Reflexionaba el ex presidente de Brasil, Fernando Henrique Cardoso sobre la crisis de los partidos diciendo cosas de interés que a todos nos tiene que mover a ponernos las pilas.
El brasileño dice que suele darse por sentado que los partidos son cruciales para la vida política moderna. Constituyen la base del sistema democrático representativo desde fines del siglo XIX. Sin embargo, sus perspectivas en las grandes democracias de hoy no parecen halagüeñas. Es más, es posible que algunas de esas poderosas máquinas políticas desaparezcan pronto.

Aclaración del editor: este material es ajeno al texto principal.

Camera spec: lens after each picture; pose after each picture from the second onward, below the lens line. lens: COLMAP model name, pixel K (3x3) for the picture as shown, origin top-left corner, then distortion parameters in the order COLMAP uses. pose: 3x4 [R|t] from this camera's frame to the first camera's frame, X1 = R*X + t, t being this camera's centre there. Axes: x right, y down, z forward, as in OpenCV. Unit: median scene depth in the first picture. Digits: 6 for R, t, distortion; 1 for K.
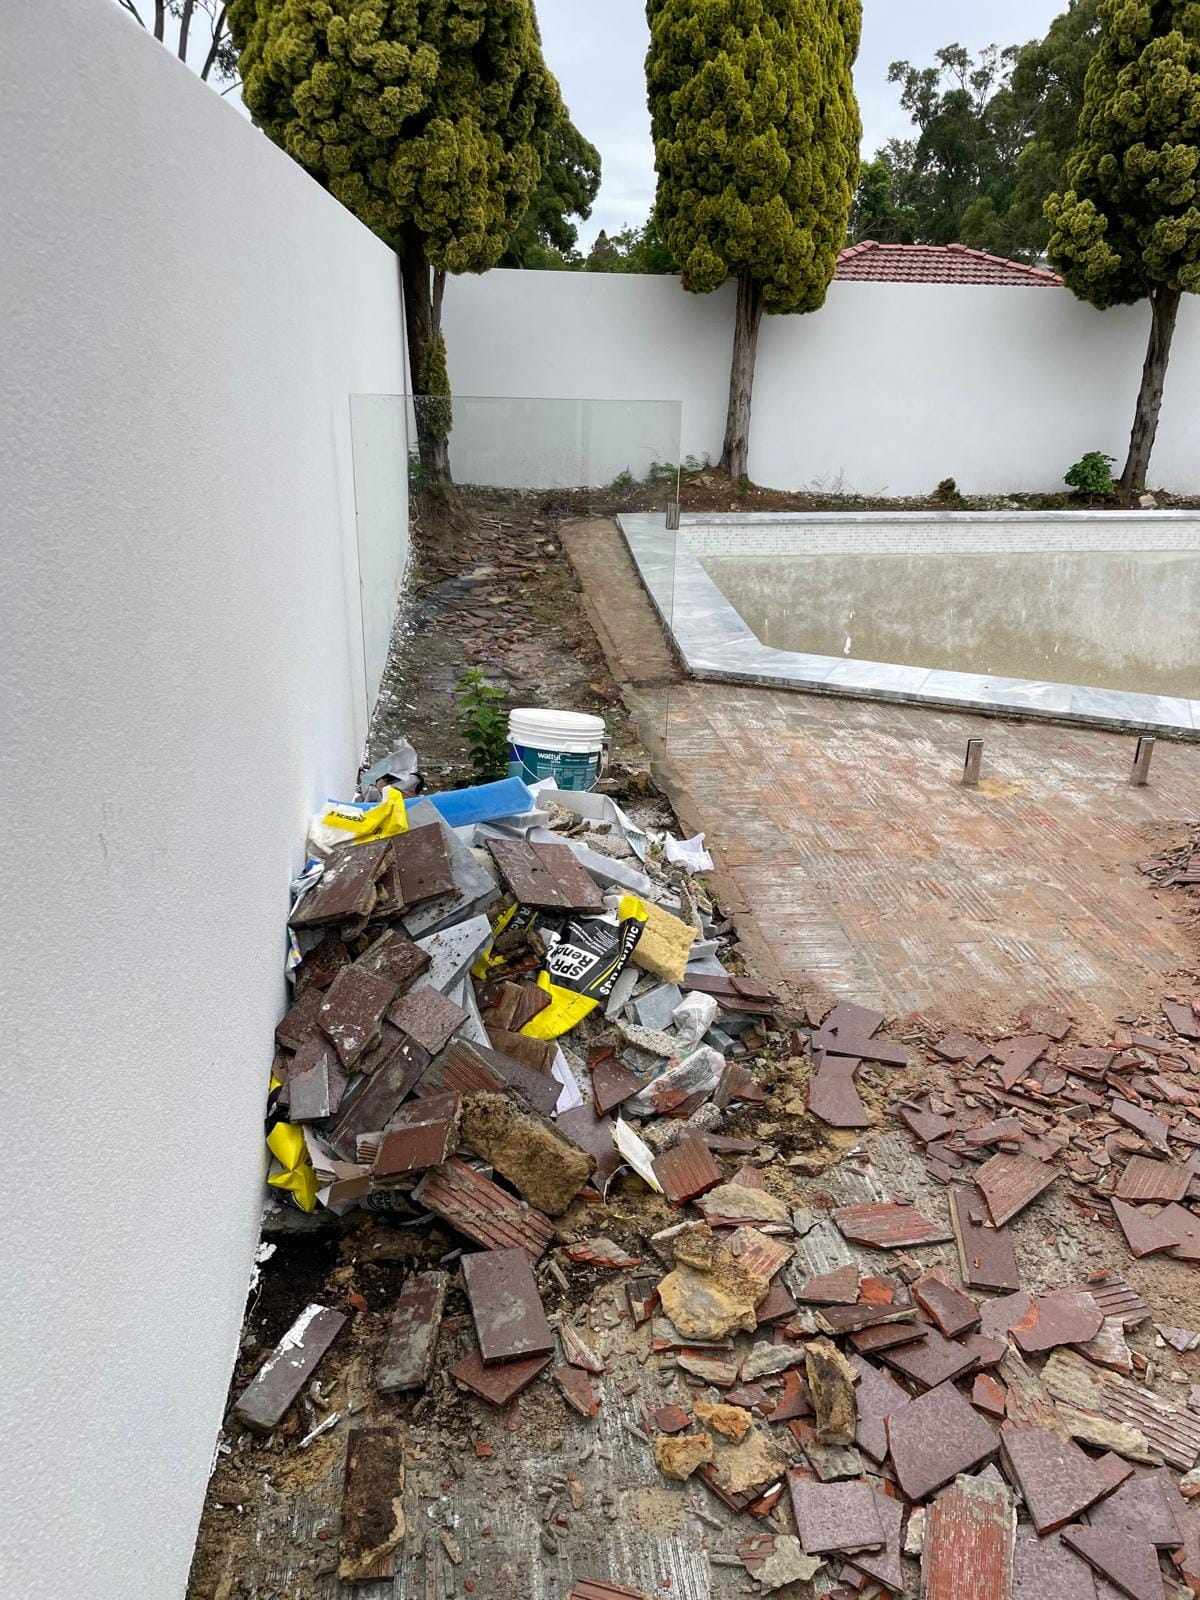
lens RADIAL K [[1198.8, 0, 600.9], [0, 1198.8, 810.7], [0, 0, 1]] dist [0.103825, -0.127005]
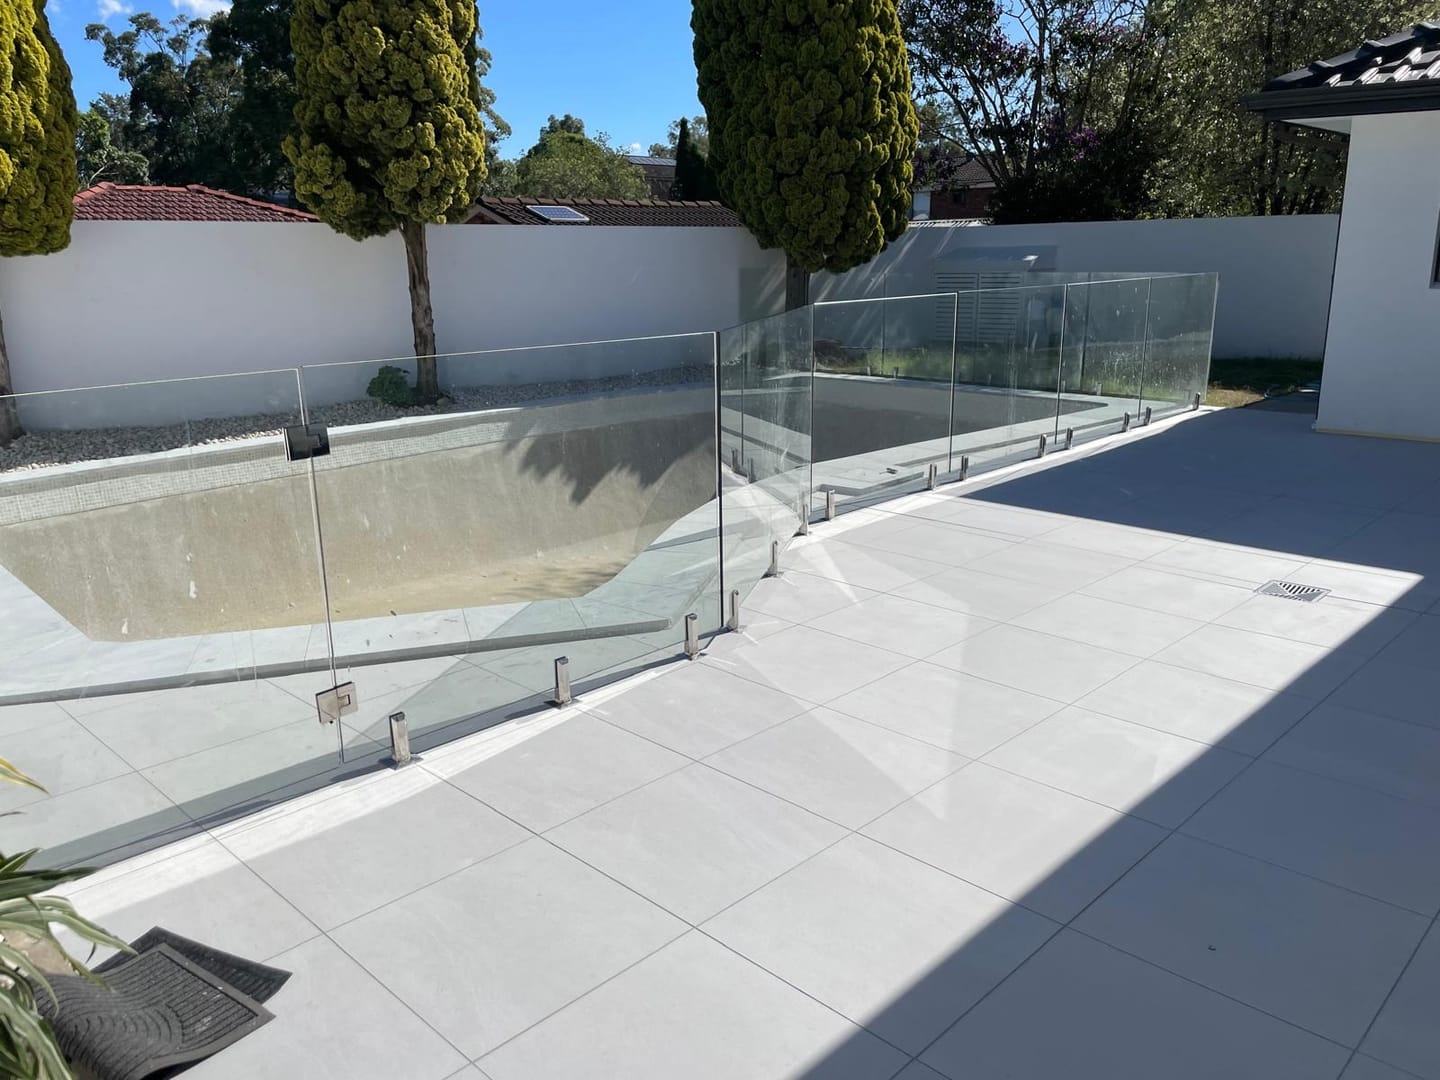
lens RADIAL K [[1079.0, 0, 666.0], [0, 1079.0, 513.1], [0, 0, 1]] dist [0.103825, -0.127005]
pose [[0.794400, -0.190073, 0.576889, 0.022433], [0.270794, 0.960992, -0.056268, -0.053956], [-0.543690, 0.200917, 0.814882, 0.121307]]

La tierra bajo sus pies ya se está moviendo. Los partidos han fundado sus programas en divisiones ideológicas y de status que cada vez son menos importantes. Aunque la conciencia de clase sigue contando, las identidades étnicas, religiosas y sexuales tienen ya prioridad y representan afiliaciones que recorren de forma transversal los límites entre los partidos tradicionales. Las etiquetas de izquierda y derecha significan cada vez menos. Los ciudadanos tienen múltiples intereses, distintos sentimientos de pertenencia e identidades superpuestas. Algunas formaciones políticas han conseguido adaptarse.
Desplazamiento
Otros no serán tan afortunados. Existe un desplazamiento político unido a una fatiga creciente respecto de las formas tradicionales de representación. La gente ya no confía en los dirigentes políticos. Quieren más voz en los asuntos públicos y prefieren expresar sus intereses de manera directa o a través de grupos de presión, Internet y las ONG. Y, gracias a las comunicaciones modernas, los grupos cívicos pueden prescindir de los partidos para influir en la política. Estos ya no tienen el monopolio de la legitimidad. Pasó ya en la última campaña norteamericana.

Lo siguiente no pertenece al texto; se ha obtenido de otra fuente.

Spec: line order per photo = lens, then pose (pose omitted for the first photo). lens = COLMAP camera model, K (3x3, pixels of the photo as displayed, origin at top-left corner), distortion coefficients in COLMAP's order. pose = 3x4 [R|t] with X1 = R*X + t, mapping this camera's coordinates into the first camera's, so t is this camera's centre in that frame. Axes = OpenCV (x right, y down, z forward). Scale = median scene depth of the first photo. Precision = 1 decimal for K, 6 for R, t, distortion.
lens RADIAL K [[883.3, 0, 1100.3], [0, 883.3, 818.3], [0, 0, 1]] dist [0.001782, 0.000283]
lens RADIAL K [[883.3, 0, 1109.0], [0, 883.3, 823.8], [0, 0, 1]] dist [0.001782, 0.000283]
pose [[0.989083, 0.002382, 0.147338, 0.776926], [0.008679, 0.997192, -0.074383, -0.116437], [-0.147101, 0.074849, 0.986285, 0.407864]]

Votar sigue siendo fundamental, pero para ello algunos dicen que no hacen falta estas organizaciones. Es más, cuanto más importante es el tema, más probabilidades hay de que gobiernos de lugares tan distintos como Suiza, Bolivia y California busquen la legitimidad a través de referendos. El rechazo a la Constitución Europea en Francia y los Países Bajos demuestra que los grandes partidos, muchas veces, tienen escasa capacidad de maniobra cuando se plantea un asunto directamente a la gente y ésta quiere castigar a su gobierno. Se encuentran en una coyuntura crítica: tienen que transformarse o se volverán irrelevantes. Para sobrevivir, deben elaborar agendas flexibles que no dependan de las tradicionales divisiones ideológicas y de clase. Necesitarán volver a capturar la imaginación del público. Y tendrán que aceptar que otros también merecen un sitio en la mesa política. Nadie vota por agradecimiento, sino por las ilusiones que un partido o un líder suscita en el ciudadano.
De ahí que si el PP sigue con el discurso viejo de Blas Piñar y no conecta con los deseos del ciudadano, lo va a tener cada vez peor.